Sunday, October 30, 2011

Protests, Bolivian law end road construction on indigenous reserve

*This article was originally published by the Viễn Đông on 30 October 2011. It was reported by Bạch Vân.

LA PAZ, Bolivia—In what can be seen as a victory for indigenous rights, President Evo Morales signed a law banning road construction that would cut across indigenous land.
President Morales signed the law on 24 October 2011, after about 1,000 protesters from the Amazon had participated in a 66-day march to La Paz, a dedicated 600-km effort to preserve their ancestral territory.
“The government knows it cannot decide on the future of our land without consulting us,” the governing party’s Movement to Socialism (MAS) indigenous lawmaker Pedro Nuni was quoted in Inter Press Service (IPS). “Native peoples have thought deeply about the defense of our territories.”
The $415 million, 177-km road would have been built across the Isiboro Secure National Park and Indigenous Territory (TIPNIS) and was supposed to be part of a highway that would transport resources from Brazil to the Pacific Ocean, maximizing travel time between cities.
Although news coverage has reflected the views of indigenous Bolivians who protested against the road, there are indigenous Bolivians who think a road through TIPNIS would have brought development to the community.    
Brief history of Bolivia
Bolivia is located in central area of South America. Brazil borders the country’s north and east; Paraguay and Argentina border its south; Chile borders its southwest; and Peru borders its west.
The country has a population of about 10 million people, and considered the poorest country in South America with a poverty level at about 60 percent. As a multiethnic country, Bolivia includes Amerindians, or indigenous people, Mestizos, or people of both Spanish and indigenous ethnicities, Europeans, and Africans.
Spanish is the main language spoken, as the Spanish began colonizing the area in 1524; however, there are 36 indigenous languages that have been made official in Bolivia, Aymara and Quechua being the most common.
The Aymara are believed to have arrived in the area now known as Bolivia over 2,000 years ago and advanced into a civilization known as Tiwanaku, with as many as 1,482,000 people.
They created colonies, made trade agreements, and instituted an empire of states.

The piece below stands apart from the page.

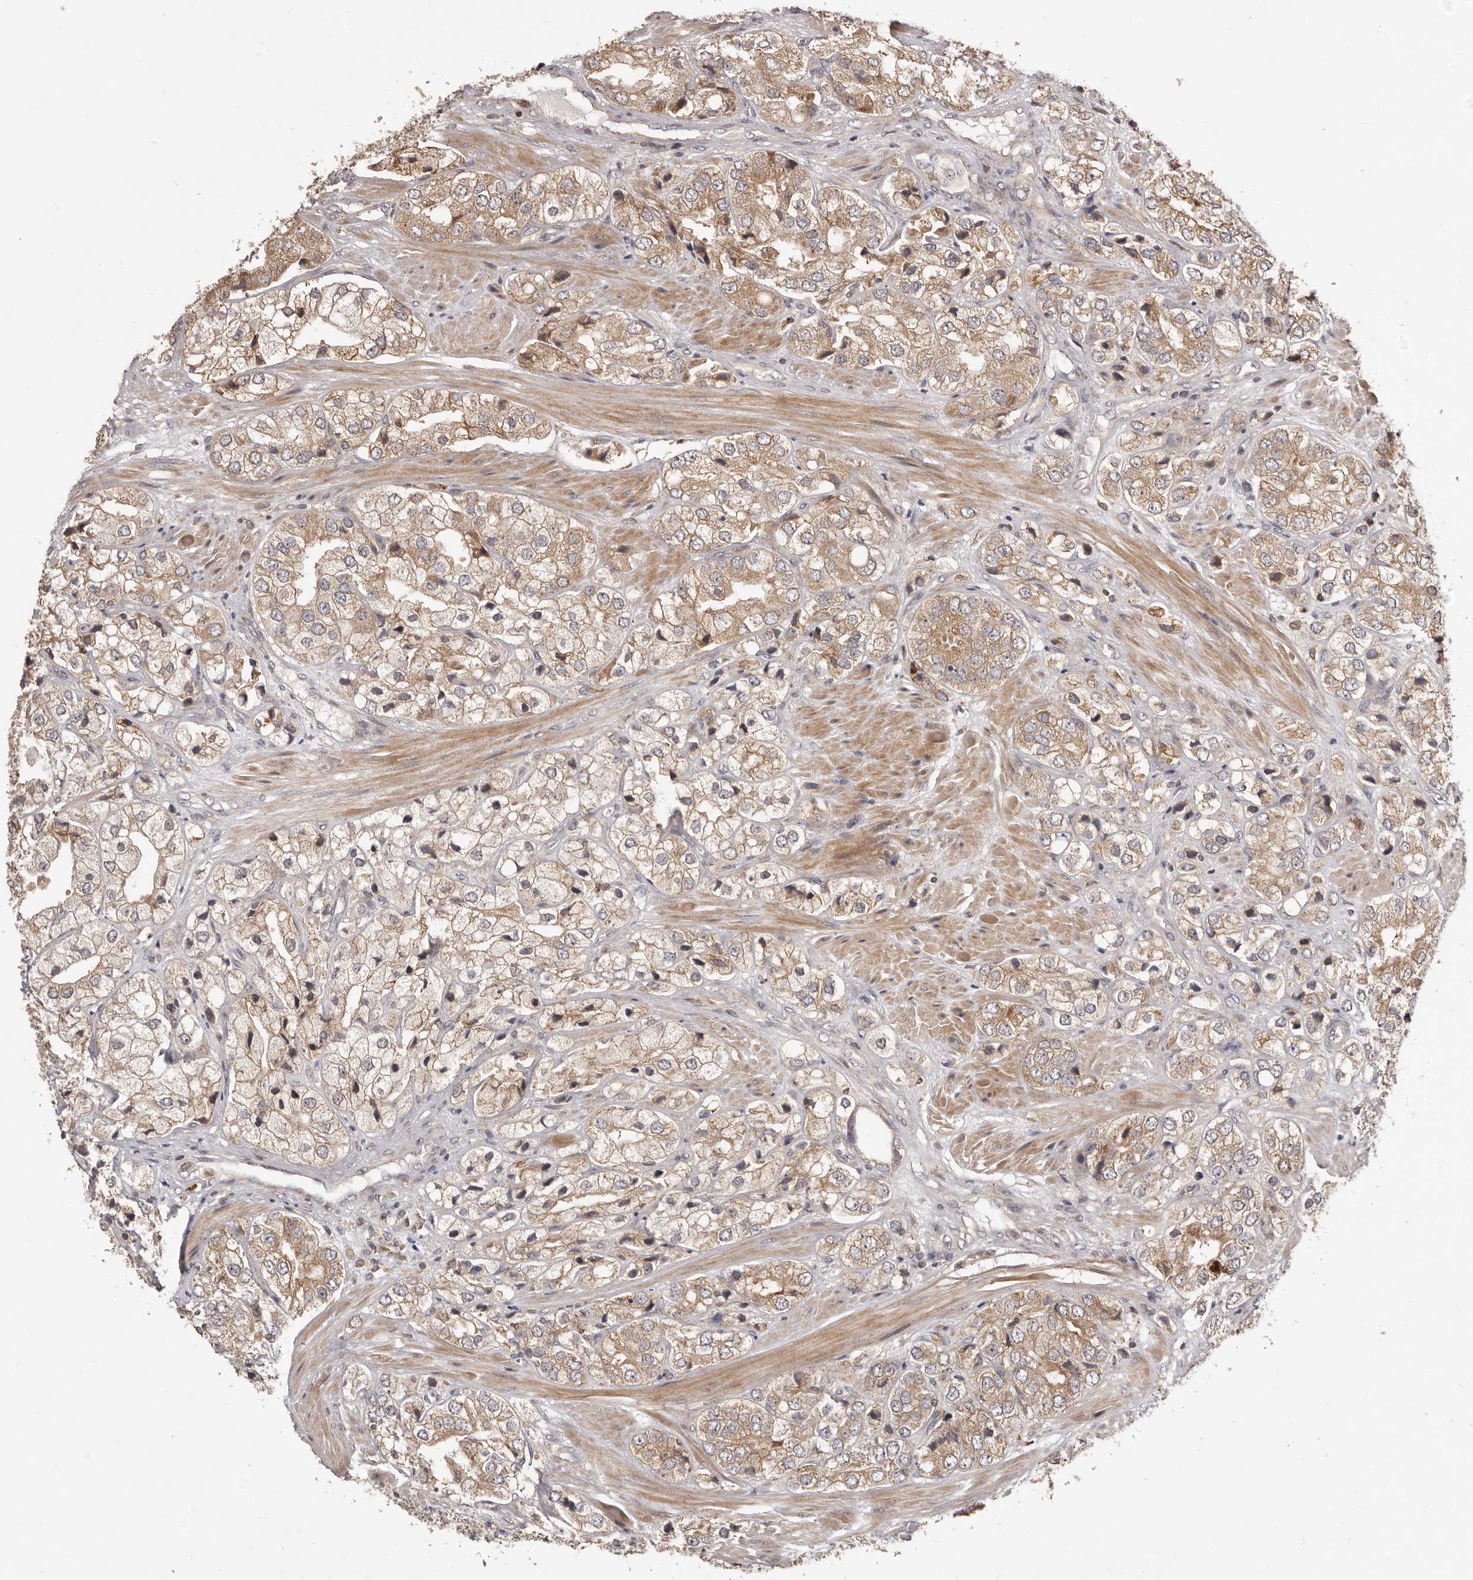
{"staining": {"intensity": "moderate", "quantity": ">75%", "location": "cytoplasmic/membranous"}, "tissue": "prostate cancer", "cell_type": "Tumor cells", "image_type": "cancer", "snomed": [{"axis": "morphology", "description": "Adenocarcinoma, High grade"}, {"axis": "topography", "description": "Prostate"}], "caption": "Immunohistochemical staining of human high-grade adenocarcinoma (prostate) demonstrates medium levels of moderate cytoplasmic/membranous protein positivity in about >75% of tumor cells.", "gene": "RNF187", "patient": {"sex": "male", "age": 50}}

Rather than getting rid of cultures, the Tiwanaku civilization included them into its own when expanding into the areas now known as Peru and Chile.
However, around AD 1000 the Tiwanaku civilization disappeared due to lacking food supply and the area of Bolivia remained uninhabited for centuries. When the Spanish came to the area, the Incas, who had expanded the area from 1438-1527, were the area’s habitants.
Indigenous people were used as the Spanish labor force, as silver was important to the colony in the late 16th century. In 1781, there was an indigenous rebellion that killed 20,000 people and by 1809 indigenous and non-indigenous people in the area were both struggling for independence from Spain.
In 1825, independence was proclaimed and the area was named Bolivia after Simon Bolivar, a Venezuelan military and political leader who fought for independence in parts of South America.
For the indigenous people, currently identified as over 62 percent of the country’s population, independence meant they would still have to struggle to keep their ancestral land, as Mestizos and other Bolivians born in the country felt more entitled to it.
Revolts were frequent until 1953 when the government discouraged identity with indigenous roots, rather focused its energy on identifying the rural indigenous people as “campesinos” (“peasants” in Spanish).
However, in the 1970s ethnic pride resurfaced and by the 1990s, there were indigenous people involved in local politics.
In 2005, Bolivia elected President Evo Morales as its first indigenous Aymara descendant to the presidency and in 2009 Bolivia became the first South American country to give indigenous people the right to govern themselves.
Yet, actions like the previously planned road through TIPNIS land symbolize Bolivian indigenous people’s continuous struggle for their rights.
What next?
Being a proponent for the road project, President Morales has had his reputation as a leading champion for the environment questioned.
President Morales seemingly signed the law banning the road because of the indigenous people’s pressure on the legislature, as they held a vigil outside the building the day the law was passed.
The IPS reported President Morales as saying the indigenous leaders would be responsible for explaining cancellation of the road project to the TIPNIS inhabitants that wanted the road built.
Though, news coverage has mostly reported on the inhabitants who did not want the road built.
“Let's continue forging ahead with the process of change, but without destroying the 'tierras comunitarias de origen' (‘communal lands’ in Spanish), and with full respect for the rights of indigenous peoples,” leader of the TIPNIS native communities Fernando Vargas was quoted in the IPS.
Mr. Vargas reportedly urged President Morales to build a country that conserves nature, suggesting that there will be future battles with Bolivian indigenous people over their land.